The answer must be one number: how many lines of the records contain "hoes".

** Material supplied follows **

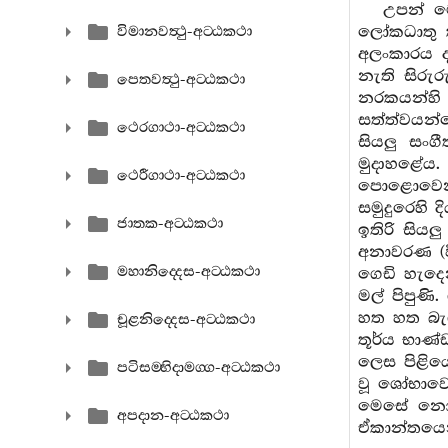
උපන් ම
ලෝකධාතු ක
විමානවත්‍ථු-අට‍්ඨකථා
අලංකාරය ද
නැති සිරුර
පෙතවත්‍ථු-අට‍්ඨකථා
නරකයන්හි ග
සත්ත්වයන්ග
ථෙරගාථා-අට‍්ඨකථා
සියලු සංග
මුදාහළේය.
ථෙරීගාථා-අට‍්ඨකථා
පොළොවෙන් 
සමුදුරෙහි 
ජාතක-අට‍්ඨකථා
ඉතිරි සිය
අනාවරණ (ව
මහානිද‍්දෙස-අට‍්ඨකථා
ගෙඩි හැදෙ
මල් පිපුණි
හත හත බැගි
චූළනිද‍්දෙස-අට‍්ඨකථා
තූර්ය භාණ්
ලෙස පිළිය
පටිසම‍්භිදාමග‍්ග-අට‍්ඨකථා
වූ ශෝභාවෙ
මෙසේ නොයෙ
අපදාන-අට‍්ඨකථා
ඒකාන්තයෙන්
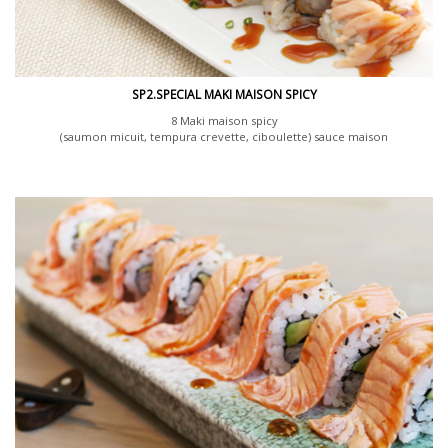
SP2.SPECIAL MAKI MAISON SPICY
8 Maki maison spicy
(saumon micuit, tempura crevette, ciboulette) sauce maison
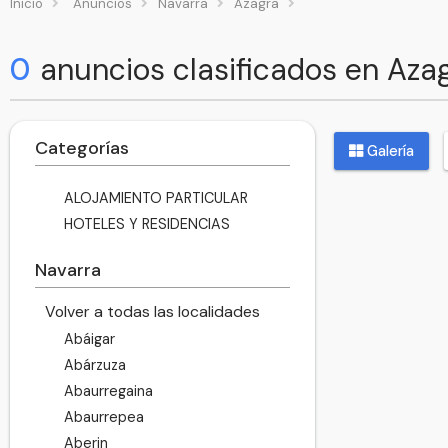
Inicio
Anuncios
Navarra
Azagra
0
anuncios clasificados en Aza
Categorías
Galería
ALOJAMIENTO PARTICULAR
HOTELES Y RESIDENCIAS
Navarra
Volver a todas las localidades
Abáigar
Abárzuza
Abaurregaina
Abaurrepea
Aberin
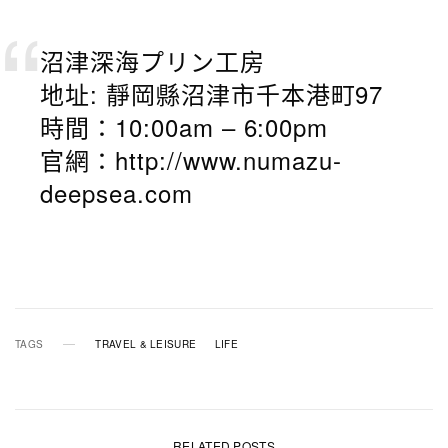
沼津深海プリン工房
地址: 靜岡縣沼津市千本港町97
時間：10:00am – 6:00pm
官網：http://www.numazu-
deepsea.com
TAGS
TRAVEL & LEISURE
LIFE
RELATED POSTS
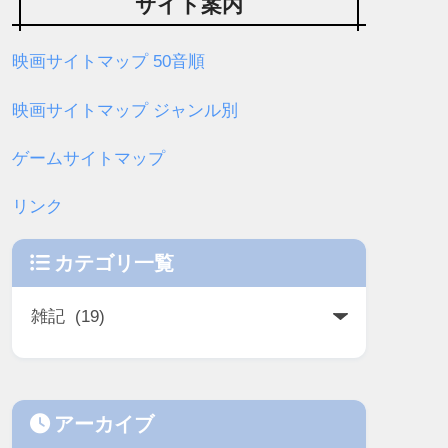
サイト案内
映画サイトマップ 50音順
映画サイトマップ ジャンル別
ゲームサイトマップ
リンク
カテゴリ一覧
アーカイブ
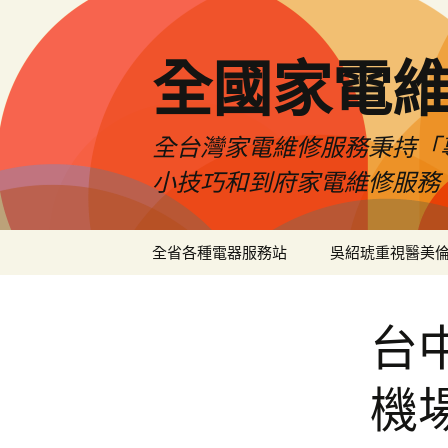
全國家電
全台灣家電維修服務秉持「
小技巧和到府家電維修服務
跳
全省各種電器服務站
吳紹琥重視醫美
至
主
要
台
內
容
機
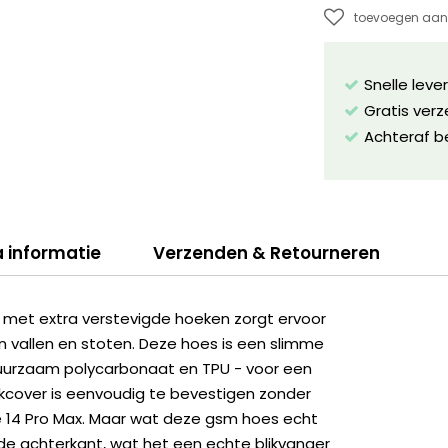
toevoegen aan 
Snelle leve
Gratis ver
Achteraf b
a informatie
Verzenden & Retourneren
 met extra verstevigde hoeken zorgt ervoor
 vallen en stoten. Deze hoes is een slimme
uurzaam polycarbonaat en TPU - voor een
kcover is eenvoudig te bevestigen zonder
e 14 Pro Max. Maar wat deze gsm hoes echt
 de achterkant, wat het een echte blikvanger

** End of Material supplied **

▶ Exercise answer
2